We even cooked dinner together Saturday night--- homemade pizza--- yum!!!
It was fun just having the girls around (and Dennis). They were the ones that decided we would make pizza.
Even though the picture may not show it, just moments earlier, I had thrown a fit over my floor being all sticky. John said he had spilled a Pepsi and cleaned it up. I begged to argue that he hadn't cleaned it up very well, and quickly got more upset than I should have. After I cleaned it up and my hot flash subsided, I felt myself return to normal. Not that my lack of hormone replacement therapy should serve as a good excuse for my attitude, but I can't help but think it may be a factor now that it has been three weeks since I stopped taking them.
Later, both John and Julia came to me separately to tell me that it had been Julia who had dropped an unopened can of Pepsi as she was putting them into the refridge and it exploded. He just didn't want her to feel worse than she already did and so he took the blame. Apparently, Pepsi had been on my carpet, cupboards, ceiling, walls, etc. and the little bit that I had seen was nothing compared to what the mess had been.
At that moment, I was very thankful that despite my behavior, my daughter trusted me enough to come and tell me something that she could've easily kept to herself. I realized that if I am not more careful in how I react to things, I may not get this privilege much more. I apologized and thanked her for telling me, and we went on to have a very nice evening.
Hmmmm, pizza fresh from the oven!
Anna made this pizza. Don't the let shape fool you---- it was delicious!
Pizza, Cheetah Girls One World, Ice-Cream bars, and swimming. What better way to spend a Saturday night?

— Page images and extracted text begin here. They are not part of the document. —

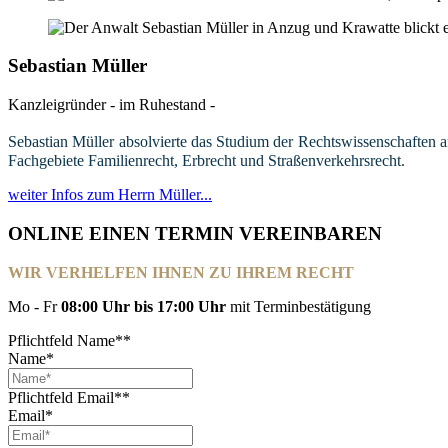
Sebastian Müller
Kanzleigründer - im Ruhestand -
Sebastian Müller absolvierte das Studium der Rechtswissenschaften a
Fachgebiete Familienrecht, Erbrecht und Straßenverkehrsrecht.
weiter Infos zum Herrn Müller...
ONLINE EINEN TERMIN VEREINBAREN
WIR VERHELFEN IHNEN ZU IHREM RECHT
Mo - Fr
08:00 Uhr bis 17:00 Uhr
mit Terminbestätigung
Pflichtfeld
Name*
*
Name*
Pflichtfeld
Email*
*
Email*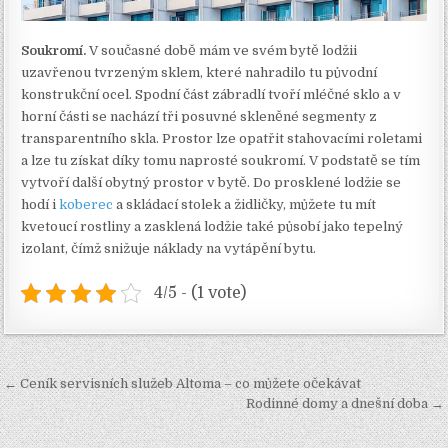
Soukromí.
V současné době mám ve svém bytě lodžii
uzavřenou tvrzeným sklem, které nahradilo tu původní
konstrukční ocel. Spodní část zábradlí tvoří mléčné sklo a v
horní části se nachází tři posuvné skleněné segmenty z
transparentního skla. Prostor lze opatřit stahovacími roletami
a lze tu získat díky tomu naprosté soukromí. V podstatě se tím
vytvoří další obytný prostor v bytě. Do prosklené lodžie se
hodí i
koberec
a skládací stolek a židličky, můžete tu mít
kvetoucí rostliny a zasklená lodžie také působí jako tepelný
izolant, čímž snižuje náklady na vytápění bytu.
4/5 - (1 vote)
Navigace
← Ceník servisních služeb Altoma – co můžete očekávat
pro
Rodinné domy a dnešní doba →
příspěvek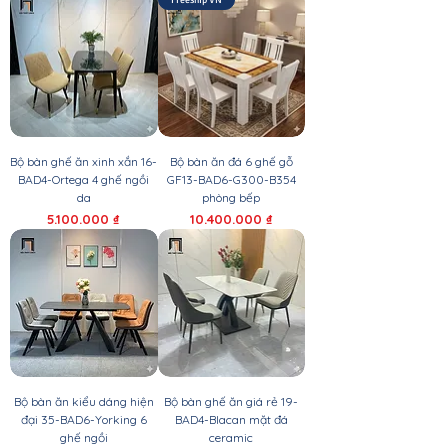
Bộ bàn ghế ăn xinh xắn 16-
Bộ bàn ăn đá 6 ghế gỗ
BAD4-Ortega 4 ghế ngồi
GF13-BAD6-G300-B354
da
phòng bếp
Giá
Giá
5.100.000 ₫
10.400.000 ₫
Bộ bàn ăn kiểu dáng hiện
Bộ bàn ghế ăn giá rẻ 19-
đại 35-BAD6-Yorking 6
BAD4-Blacan mặt đá
ghế ngồi
ceramic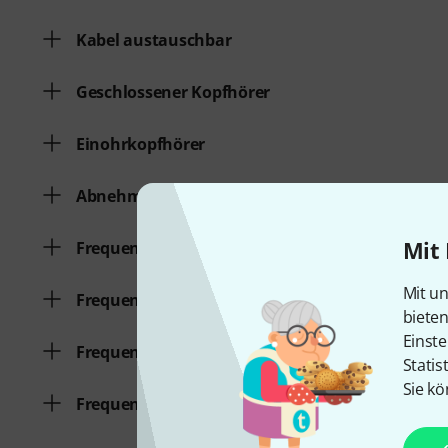
Kabel austauschbar
Geschlossener Kopfhörer
Einohrkopfhörer
Abnehmbares Kabel
Mit 
Frequenzgang Kopfhörer von
Mit un
Frequenzgang Kopfhörer bis
biete
Einste
Frequenzgang Mikrofon von
Statis
Sie kö
Frequenzgang Mikrofon bis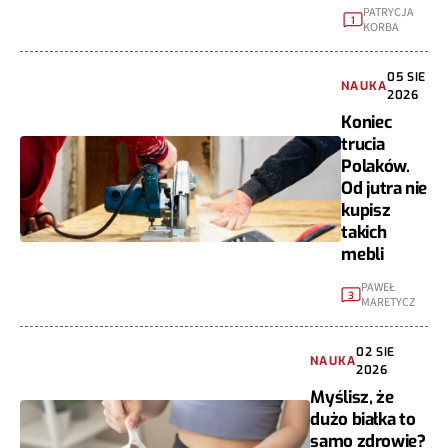
PATRYCJA
1
KORBA
05 SIE
NAUKA
2026
Koniec
trucia
Polaków.
Od jutra nie
kupisz
takich
mebli
PAWEŁ
3
MARETYCZ
02 SIE
NAUKA
2026
Myślisz, że
dużo białka to
samo zdrowie?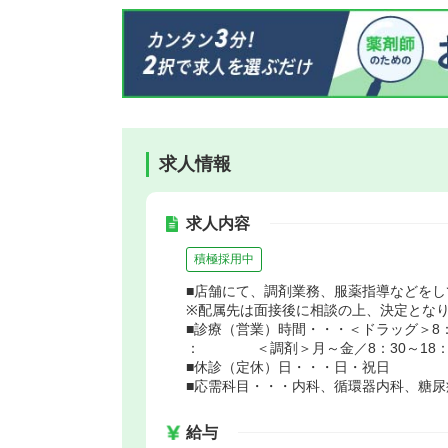
求人情報
求人内容
積極採用中
■店舗にて、調剤業務、服薬指導などをし
※配属先は面接後に相談の上、決定とな
■診療（営業）時間・・・＜ドラッグ＞8：
： ＜調剤＞月～金／8：30～18：00
■休診（定休）日・・・日・祝日
■応需科目・・・内科、循環器内科、糖
給与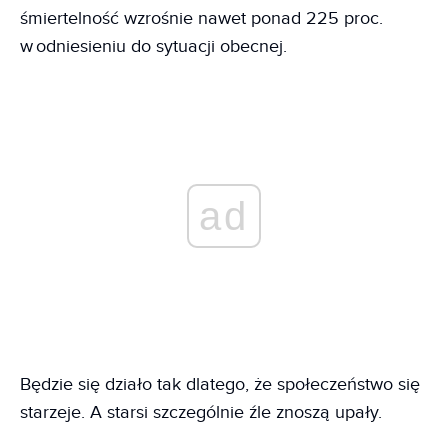
śmiertelność wzrośnie nawet ponad 225 proc.
w odniesieniu do sytuacji obecnej.
ad
Będzie się działo tak dlatego, że społeczeństwo się
starzeje. A starsi szczególnie źle znoszą upały.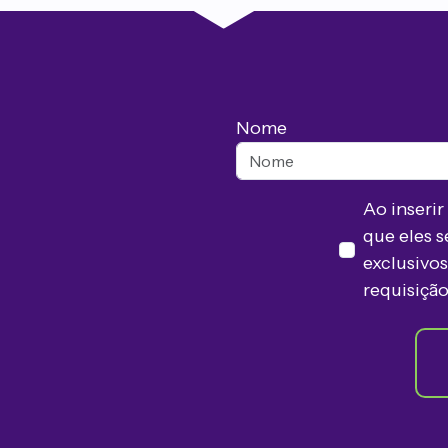
Nome
Ao inseri
que eles s
exclusivo
requisiçã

Sveta has watched her sisters very closely for quite some time, because she so wanted to be able to feed Dennis on her own. Here she is getting his high chair ready so that she could feed him.
Too bad for her though, Dennis hit another milestone this weekend------ he can now feed himself animal crackers. Isn't that just awesome! However, Sveta still got to feed him his bowl of food later.
One of the things that John did this weekend was he planted two new trees and two shrubs. It was too dark to take pictures on Saturday night so I took them today so that you can see we planted a pine tree and two privets. We also panted another Chinese Elm in the front yard.
Hopefully, this time next year we will have a much greener yard. Oh, how I love the color green.
Tonight, I experienced a lot of pain in my abdomen, the same pain I have had each time I needed to be admitted to the hospital to have an ERCP for Post-cholecystectomy syndrome so that they could stint my bile duct. I was in a lot of pain and as a result, I had just snapped at my daughters for how they had hung up John's pants. Right after, the pain got worse and I was doubled over on my bed waiting for the pain reliever to kick in. Within seconds of the girls learning that I was in pain, Rachel in particular came and sat down next to me and started rubbing my back. I truly didn't deserve this, but I am continually amazed at how much my children teach me.